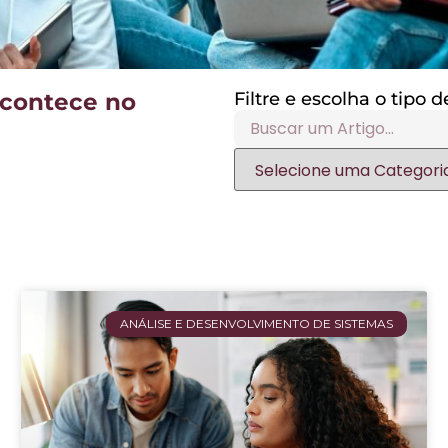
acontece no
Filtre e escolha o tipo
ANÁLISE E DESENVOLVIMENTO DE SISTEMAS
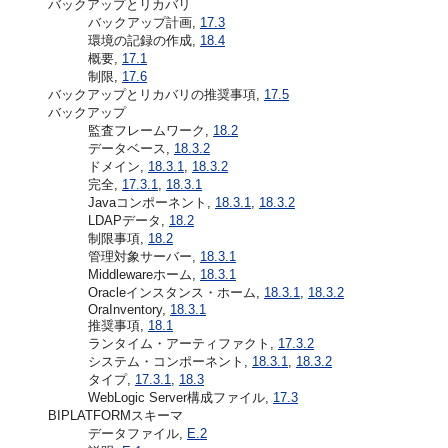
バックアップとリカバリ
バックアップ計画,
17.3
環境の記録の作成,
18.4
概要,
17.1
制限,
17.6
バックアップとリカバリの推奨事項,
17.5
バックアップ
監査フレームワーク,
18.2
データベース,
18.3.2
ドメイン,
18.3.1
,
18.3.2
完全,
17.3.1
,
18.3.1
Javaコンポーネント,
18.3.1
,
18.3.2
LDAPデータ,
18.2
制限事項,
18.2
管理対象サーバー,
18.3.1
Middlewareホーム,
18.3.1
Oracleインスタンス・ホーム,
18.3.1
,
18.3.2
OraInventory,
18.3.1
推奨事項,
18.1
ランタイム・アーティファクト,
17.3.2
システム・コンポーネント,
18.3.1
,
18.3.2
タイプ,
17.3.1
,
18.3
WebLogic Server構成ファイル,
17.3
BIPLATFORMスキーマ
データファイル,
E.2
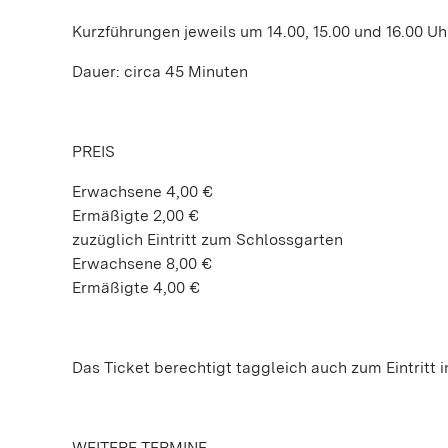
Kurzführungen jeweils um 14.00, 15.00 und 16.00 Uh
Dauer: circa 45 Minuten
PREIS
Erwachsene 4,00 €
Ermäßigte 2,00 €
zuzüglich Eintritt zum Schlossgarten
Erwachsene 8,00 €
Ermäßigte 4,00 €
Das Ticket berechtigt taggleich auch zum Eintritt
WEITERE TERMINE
○ ○ ○ ○
Every line of the listing that holds the word "Eintritt" should be counted. Please give that number only.

2